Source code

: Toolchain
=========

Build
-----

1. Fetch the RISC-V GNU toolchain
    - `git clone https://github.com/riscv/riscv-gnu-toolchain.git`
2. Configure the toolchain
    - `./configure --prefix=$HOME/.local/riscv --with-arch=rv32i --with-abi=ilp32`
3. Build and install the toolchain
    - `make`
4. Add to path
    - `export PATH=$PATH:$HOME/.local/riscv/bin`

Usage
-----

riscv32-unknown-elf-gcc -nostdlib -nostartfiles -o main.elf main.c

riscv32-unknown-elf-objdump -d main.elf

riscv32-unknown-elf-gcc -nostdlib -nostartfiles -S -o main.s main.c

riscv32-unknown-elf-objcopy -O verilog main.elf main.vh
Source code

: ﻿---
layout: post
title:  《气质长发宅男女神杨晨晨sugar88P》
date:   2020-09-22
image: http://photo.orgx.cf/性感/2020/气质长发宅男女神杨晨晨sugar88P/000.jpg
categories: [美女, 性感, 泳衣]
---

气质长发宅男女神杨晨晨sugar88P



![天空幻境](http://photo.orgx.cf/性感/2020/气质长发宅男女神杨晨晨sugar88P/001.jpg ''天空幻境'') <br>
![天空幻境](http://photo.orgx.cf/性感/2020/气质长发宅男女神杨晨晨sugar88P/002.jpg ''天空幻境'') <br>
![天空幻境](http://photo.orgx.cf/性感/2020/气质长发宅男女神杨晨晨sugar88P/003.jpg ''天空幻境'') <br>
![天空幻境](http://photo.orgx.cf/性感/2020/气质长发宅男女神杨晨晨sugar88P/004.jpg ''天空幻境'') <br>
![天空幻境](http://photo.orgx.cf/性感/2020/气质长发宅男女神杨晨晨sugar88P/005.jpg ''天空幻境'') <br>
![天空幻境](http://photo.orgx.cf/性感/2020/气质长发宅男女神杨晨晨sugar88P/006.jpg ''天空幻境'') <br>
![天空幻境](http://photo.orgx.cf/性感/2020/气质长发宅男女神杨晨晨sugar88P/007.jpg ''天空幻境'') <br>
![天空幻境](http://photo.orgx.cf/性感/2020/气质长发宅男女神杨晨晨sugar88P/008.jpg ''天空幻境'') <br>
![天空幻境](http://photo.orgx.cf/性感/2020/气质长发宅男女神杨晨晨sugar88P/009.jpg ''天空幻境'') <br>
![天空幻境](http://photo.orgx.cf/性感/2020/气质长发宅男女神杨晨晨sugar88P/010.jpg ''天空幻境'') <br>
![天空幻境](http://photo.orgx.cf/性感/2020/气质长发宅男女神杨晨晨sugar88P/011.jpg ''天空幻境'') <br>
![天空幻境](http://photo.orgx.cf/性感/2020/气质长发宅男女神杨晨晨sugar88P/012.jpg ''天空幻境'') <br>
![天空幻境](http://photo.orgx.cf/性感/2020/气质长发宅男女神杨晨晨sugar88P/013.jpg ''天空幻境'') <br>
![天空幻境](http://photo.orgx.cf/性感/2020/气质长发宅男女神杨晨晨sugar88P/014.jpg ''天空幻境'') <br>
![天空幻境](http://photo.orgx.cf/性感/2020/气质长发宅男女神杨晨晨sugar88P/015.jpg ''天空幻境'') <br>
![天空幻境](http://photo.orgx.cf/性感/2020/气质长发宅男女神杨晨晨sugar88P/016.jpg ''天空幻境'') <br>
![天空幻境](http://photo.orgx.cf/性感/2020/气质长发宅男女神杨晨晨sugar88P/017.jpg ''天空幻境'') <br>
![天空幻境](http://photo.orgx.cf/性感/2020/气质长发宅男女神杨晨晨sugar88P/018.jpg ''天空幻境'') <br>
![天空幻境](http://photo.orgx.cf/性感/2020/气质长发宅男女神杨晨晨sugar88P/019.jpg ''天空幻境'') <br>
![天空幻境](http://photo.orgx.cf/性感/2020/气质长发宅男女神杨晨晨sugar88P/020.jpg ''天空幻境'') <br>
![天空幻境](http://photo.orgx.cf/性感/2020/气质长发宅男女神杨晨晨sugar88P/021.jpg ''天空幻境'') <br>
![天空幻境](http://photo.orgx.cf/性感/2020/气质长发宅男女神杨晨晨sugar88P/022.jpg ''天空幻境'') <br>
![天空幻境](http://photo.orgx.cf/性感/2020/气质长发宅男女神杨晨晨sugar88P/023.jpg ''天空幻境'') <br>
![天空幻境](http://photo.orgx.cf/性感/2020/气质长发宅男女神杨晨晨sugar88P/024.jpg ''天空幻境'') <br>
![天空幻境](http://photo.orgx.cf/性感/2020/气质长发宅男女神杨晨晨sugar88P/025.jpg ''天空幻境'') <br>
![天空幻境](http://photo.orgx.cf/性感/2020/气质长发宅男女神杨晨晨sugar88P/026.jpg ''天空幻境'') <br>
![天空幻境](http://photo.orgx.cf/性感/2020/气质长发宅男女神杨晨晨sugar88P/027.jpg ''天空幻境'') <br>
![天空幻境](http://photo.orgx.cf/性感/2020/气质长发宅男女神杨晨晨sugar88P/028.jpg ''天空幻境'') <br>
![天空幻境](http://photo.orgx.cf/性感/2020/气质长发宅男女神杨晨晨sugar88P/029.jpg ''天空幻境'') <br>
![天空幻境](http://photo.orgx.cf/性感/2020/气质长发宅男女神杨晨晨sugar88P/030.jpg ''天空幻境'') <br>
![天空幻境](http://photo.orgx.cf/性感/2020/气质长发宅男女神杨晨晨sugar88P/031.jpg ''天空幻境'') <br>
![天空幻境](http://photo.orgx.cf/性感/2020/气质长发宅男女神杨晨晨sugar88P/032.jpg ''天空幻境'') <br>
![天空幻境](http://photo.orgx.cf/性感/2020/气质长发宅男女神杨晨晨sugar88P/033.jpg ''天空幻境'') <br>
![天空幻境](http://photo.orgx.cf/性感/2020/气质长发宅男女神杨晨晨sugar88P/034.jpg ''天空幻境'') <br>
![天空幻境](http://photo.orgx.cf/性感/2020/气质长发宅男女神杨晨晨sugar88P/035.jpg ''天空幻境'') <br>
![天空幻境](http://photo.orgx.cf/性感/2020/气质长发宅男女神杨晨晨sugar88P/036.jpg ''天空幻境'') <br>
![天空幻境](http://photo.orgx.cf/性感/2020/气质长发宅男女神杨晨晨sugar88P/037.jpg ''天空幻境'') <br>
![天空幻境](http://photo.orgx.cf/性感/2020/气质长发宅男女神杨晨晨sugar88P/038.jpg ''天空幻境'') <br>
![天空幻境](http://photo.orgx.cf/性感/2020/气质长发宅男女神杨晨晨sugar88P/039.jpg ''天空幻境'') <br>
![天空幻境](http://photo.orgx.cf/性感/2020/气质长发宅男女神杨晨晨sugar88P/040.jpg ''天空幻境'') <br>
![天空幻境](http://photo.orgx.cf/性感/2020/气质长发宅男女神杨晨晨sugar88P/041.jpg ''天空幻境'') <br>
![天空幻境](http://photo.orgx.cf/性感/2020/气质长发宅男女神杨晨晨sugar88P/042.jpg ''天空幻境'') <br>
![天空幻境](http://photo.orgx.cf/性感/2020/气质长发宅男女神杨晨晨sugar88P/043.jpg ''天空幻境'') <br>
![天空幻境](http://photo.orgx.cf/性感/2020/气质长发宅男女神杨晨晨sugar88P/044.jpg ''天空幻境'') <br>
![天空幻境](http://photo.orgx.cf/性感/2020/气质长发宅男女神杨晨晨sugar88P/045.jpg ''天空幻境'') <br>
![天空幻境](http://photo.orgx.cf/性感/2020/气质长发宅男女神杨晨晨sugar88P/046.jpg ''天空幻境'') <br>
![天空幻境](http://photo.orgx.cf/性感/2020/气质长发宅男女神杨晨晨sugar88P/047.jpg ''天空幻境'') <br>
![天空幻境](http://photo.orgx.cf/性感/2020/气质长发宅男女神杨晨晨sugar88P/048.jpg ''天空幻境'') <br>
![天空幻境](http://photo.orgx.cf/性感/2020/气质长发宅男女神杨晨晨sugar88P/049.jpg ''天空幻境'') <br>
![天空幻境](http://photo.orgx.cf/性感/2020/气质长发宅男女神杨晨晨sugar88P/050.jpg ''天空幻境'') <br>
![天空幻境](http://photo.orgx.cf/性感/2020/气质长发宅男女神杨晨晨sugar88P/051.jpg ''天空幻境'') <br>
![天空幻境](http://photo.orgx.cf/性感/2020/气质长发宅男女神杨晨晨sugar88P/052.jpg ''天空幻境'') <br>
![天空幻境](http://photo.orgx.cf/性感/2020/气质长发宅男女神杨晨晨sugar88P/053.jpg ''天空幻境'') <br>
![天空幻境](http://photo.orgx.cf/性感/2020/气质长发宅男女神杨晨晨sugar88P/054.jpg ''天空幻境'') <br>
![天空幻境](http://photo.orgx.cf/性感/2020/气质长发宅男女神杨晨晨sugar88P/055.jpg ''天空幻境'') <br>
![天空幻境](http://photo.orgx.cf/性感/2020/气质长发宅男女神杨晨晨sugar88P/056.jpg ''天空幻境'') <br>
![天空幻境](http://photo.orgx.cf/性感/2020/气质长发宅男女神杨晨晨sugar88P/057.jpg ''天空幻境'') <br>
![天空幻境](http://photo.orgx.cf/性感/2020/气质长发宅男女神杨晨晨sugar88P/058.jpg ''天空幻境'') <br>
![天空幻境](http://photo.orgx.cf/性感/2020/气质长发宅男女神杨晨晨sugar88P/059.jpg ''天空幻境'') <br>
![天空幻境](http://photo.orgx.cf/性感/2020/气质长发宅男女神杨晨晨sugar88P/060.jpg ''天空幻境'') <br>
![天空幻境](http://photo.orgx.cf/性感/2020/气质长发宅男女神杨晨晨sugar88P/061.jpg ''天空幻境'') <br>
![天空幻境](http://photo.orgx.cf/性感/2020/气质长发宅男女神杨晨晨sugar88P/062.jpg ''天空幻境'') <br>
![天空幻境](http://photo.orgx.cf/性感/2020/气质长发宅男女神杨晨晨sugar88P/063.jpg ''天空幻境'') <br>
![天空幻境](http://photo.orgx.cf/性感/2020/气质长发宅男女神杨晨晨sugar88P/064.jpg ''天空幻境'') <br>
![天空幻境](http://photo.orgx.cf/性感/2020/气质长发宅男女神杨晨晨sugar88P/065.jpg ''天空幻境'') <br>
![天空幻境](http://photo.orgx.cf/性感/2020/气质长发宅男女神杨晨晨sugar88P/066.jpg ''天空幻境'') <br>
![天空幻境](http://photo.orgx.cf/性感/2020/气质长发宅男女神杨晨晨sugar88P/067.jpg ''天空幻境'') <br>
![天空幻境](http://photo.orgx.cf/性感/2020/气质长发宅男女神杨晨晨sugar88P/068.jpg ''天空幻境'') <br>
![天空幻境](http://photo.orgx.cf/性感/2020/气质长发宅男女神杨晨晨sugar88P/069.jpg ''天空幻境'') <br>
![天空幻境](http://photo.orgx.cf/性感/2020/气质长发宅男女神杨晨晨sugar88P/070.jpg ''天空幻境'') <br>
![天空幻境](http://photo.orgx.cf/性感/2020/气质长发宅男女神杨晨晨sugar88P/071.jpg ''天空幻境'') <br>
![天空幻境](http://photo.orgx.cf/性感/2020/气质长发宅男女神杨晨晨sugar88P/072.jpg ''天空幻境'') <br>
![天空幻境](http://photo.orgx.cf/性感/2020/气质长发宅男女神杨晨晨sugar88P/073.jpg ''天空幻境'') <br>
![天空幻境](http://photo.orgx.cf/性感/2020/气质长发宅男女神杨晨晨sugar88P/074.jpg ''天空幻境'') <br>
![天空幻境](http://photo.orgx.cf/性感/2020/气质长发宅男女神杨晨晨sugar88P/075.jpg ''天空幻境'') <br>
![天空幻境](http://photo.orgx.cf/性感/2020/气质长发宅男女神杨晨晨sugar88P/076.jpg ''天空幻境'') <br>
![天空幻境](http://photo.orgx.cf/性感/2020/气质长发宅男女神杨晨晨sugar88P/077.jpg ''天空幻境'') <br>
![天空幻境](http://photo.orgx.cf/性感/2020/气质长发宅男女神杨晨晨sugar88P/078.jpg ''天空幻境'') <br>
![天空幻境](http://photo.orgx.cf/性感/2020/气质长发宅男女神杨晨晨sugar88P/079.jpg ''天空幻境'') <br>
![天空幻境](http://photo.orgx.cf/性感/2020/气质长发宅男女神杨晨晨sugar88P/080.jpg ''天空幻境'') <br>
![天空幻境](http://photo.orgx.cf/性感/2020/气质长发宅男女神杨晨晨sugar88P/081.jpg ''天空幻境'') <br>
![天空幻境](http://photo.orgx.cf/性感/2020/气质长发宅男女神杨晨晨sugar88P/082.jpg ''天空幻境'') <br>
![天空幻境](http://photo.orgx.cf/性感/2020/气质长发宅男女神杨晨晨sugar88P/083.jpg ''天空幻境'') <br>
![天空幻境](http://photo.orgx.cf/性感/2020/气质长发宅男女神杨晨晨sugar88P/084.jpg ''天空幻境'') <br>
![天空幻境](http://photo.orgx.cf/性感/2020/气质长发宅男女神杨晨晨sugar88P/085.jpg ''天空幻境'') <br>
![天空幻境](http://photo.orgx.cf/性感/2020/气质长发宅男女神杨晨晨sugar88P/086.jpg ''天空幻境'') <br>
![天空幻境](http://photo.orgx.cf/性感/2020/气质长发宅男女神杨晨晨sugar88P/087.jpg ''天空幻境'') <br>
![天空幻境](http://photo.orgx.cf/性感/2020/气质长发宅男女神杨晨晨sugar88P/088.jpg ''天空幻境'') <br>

***

▸ Work task
Reproduce the entries above exactly, starting at their first line and finishing with the line that contains "riscv32-unknown-elf-gcc -nostdlib -nostartfiles -S".

▸ Written solution
Source code

: Toolchain
=========

Build
-----

1. Fetch the RISC-V GNU toolchain
    - `git clone https://github.com/riscv/riscv-gnu-toolchain.git`
2. Configure the toolchain
    - `./configure --prefix=$HOME/.local/riscv --with-arch=rv32i --with-abi=ilp32`
3. Build and install the toolchain
    - `make`
4. Add to path
    - `export PATH=$PATH:$HOME/.local/riscv/bin`

Usage
-----

riscv32-unknown-elf-gcc -nostdlib -nostartfiles -o main.elf main.c

riscv32-unknown-elf-objdump -d main.elf

riscv32-unknown-elf-gcc -nostdlib -nostartfiles -S -o main.s main.c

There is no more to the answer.